Observing the boy with a binocular, the rationalist physicians found his breath regular and healthy. He did not look as motionless as from the distance, as his adam's apple would often move up and down and his eyes would slightly open for a second. Compared with a photo, allegedly taken at the beginning of his fast, they found that his face had become rounder and fuller instead of growing lean. They could not observe him eating or drinking during the day. But every evening, the tree is being covered with blankets hiding Bamjon's niche between the roots, so that nobody can see what is happening there between dusk and dawn.
Meanwhile the jungle clearing has transformed into a pilgrimage place with red banners advertising the reborn Buddha and make shift shops catering to the needs of the never-ending stream of visitors. The meditation place is filled with the smoke of incense sticks and decorated with pieces of colorful cloth, flowers and garlands. Among the visitors, mainly consisting of village folk and groups of Buddhist monks, are some rationalists. Talking to people, they succeeded in raising some doubts about the claim of Bamjon's fast. Some Buddhist monks agree with them: Buddha himself advised not to fast during meditation, but to eat well, they confirm.

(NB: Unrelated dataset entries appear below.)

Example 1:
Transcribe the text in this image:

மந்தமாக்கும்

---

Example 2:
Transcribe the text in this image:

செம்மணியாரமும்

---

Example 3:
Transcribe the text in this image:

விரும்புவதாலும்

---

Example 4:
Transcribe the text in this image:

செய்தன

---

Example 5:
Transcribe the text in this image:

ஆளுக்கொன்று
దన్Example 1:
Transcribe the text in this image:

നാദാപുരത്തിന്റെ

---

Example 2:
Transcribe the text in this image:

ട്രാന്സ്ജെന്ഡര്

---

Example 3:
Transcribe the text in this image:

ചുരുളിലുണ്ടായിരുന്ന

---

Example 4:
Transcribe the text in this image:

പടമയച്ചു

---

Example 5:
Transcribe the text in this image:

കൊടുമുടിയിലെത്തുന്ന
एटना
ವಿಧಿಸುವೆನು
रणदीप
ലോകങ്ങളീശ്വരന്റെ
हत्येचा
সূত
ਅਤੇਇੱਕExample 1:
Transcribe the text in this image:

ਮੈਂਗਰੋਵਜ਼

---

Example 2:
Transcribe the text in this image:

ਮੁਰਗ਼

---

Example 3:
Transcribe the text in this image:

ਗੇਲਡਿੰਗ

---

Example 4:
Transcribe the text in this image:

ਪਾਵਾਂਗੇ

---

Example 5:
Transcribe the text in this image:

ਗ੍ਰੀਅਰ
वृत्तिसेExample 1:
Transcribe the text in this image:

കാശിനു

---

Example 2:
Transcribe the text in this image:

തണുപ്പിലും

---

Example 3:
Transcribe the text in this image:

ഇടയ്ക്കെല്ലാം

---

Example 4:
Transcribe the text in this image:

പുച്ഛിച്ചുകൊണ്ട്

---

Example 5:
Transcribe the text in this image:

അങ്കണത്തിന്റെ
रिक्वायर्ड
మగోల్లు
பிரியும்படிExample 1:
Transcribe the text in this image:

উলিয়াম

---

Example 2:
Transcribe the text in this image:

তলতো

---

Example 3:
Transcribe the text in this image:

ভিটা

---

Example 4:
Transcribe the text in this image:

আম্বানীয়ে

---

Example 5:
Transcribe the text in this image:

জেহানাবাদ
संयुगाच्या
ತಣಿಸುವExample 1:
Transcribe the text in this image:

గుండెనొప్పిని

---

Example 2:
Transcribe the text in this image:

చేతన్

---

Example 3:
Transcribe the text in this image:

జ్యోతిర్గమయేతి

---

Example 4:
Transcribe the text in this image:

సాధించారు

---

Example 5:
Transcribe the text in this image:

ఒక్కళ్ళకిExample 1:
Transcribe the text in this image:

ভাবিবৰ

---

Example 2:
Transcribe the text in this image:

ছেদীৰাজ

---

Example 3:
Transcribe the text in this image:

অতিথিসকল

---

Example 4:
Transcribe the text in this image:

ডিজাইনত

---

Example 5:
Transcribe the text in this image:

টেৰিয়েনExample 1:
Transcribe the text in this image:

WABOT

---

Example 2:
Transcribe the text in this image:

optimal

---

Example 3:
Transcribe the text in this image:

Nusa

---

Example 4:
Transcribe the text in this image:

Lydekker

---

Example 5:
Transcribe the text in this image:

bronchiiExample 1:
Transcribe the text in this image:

Under pressure by the increasing number of doubters, the local administration of Bara district has agreed to conduct a scientific examination on the case. They have allegedly asked the Royal Academy for Science and Technology, to send a team of physicians, and they are expected to arrive soon. Rumors tell that they are mulling over the question how to investigate the claim of fasting without disturbing the holy meditation or by touching the Buddha boy.
"That is very suspicious", said Sanal Edamaruku. "We have to consider the possibility that those who may come to 'investigate' the case are part of the plot. They may not be physicians at all or they may be corrupt physicians, out to give scientific 'blessings' to a fraud. We would like to see that our physicians conduct the investigation or are at least part of it."
So far, no Royal Academy scientist arrived on the spot. The rationalist physicians, who approached the district authorities and asked for protection and assistance to conduct a medical investigation on Bamjon, did not receive an official answer till now.